● **Study text**:

^^^^

What's really useful, and what I wouldn't like to give up, is multiple counterparts by different counterpart relations. This is also what is needed to handle the problem of constitution: Let x be a statue at world w and L and S a lump and a statue respectively at our world (with L!=S). Then it might happen that L is the unique *lump-counterpart* of x at the actual world while S is the unique *statue-counterpart*.

Neither Lewis in "CT&QML" nor F&W take into account these relativized counterpart relations. (One problem is that the rules by which the relevant counterpart relation is selected are rather complicated, another is that information about the relevant counterpart relations is often lost when translating English into QML.)

# on 11 May 2004, 21:41

When we claimed, in our paper, that

(12) <>Ex(ACT Fx <-> ACT -Fx)

^^^^

● **Supplied information**:
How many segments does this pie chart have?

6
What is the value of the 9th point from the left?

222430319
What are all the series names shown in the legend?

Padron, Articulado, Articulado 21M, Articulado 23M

^^^^

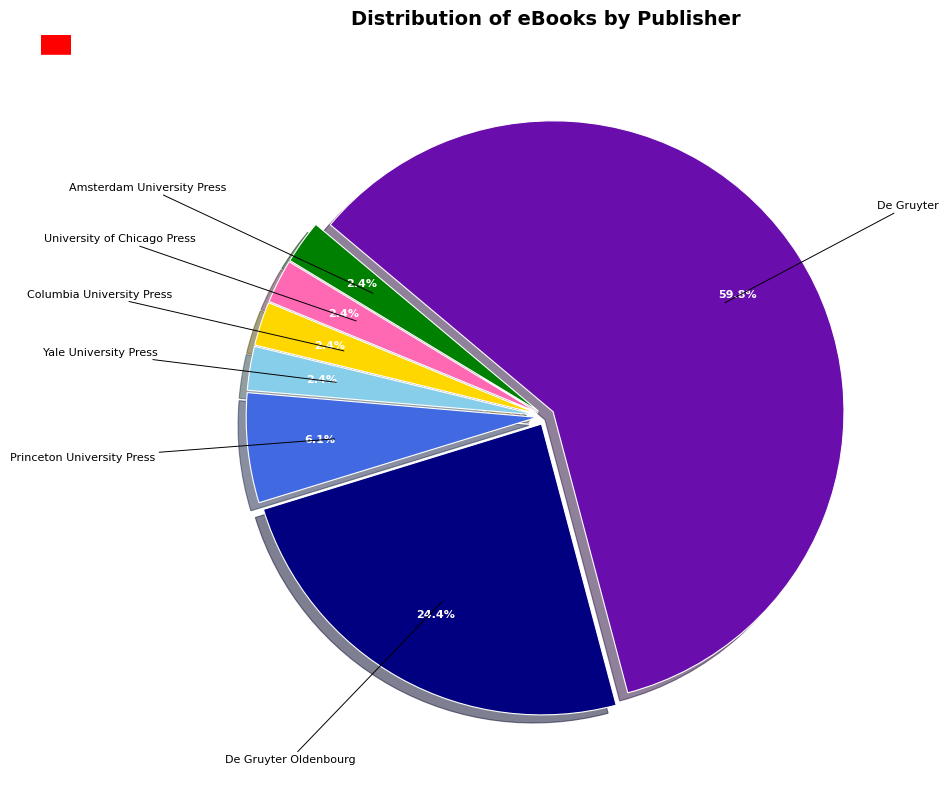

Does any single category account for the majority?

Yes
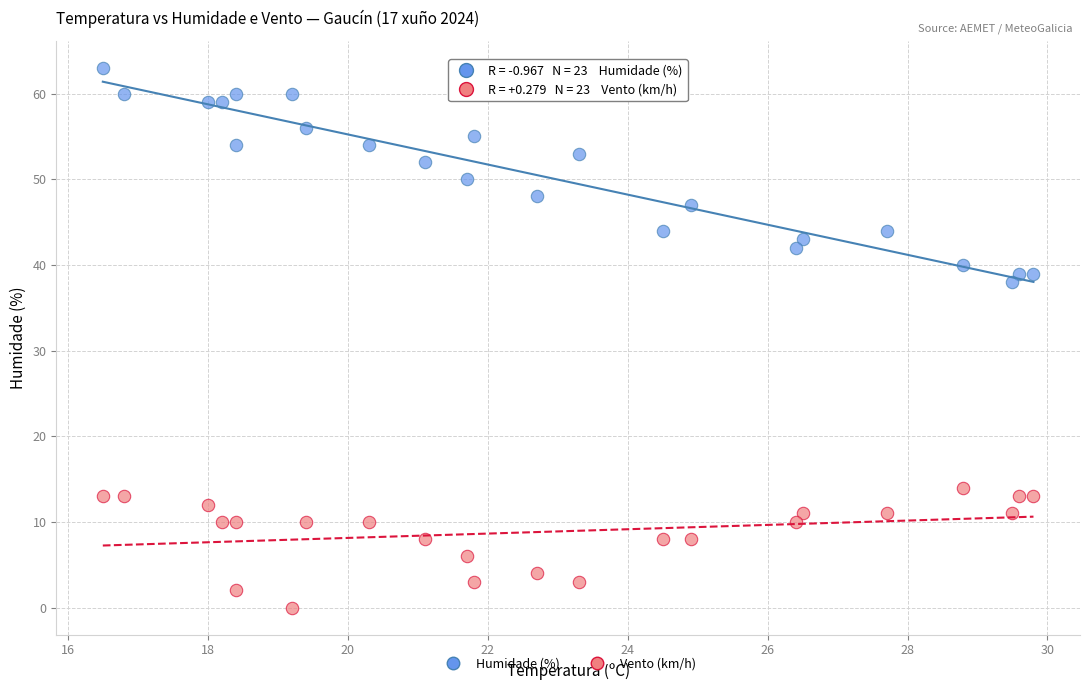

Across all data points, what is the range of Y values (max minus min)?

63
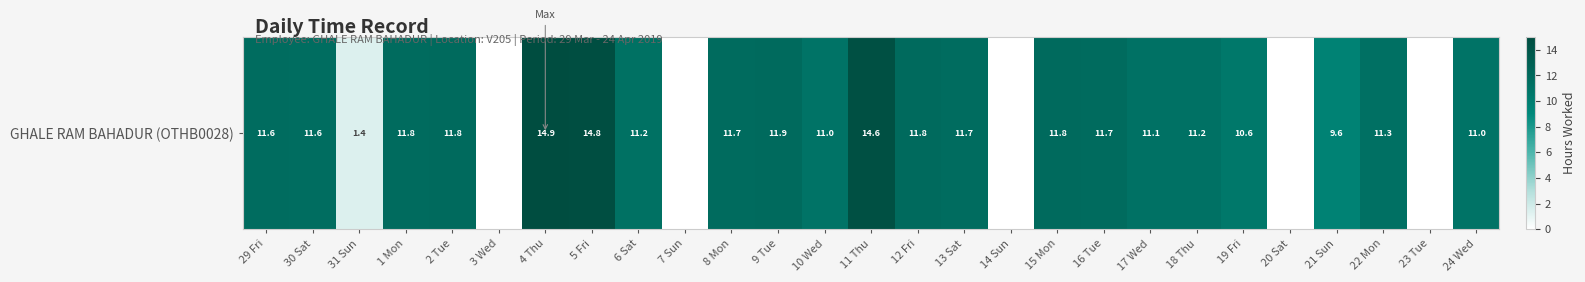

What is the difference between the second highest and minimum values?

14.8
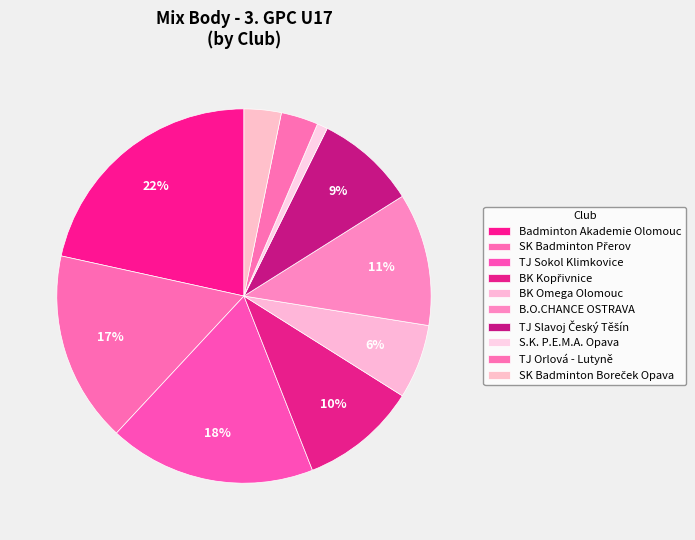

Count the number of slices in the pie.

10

^^^^

● **What is needed**: Repeat, word for word, the part of the passage on counterpart relations that opens with the words containing "Neither Lewis in" and closes with "English into QML.)".

● **Exercise output**:
Neither Lewis in "CT&QML" nor F&W take into account these relativized counterpart relations. (One problem is that the rules by which the relevant counterpart relation is selected are rather complicated, another is that information about the relevant counterpart relations is often lost when translating English into QML.)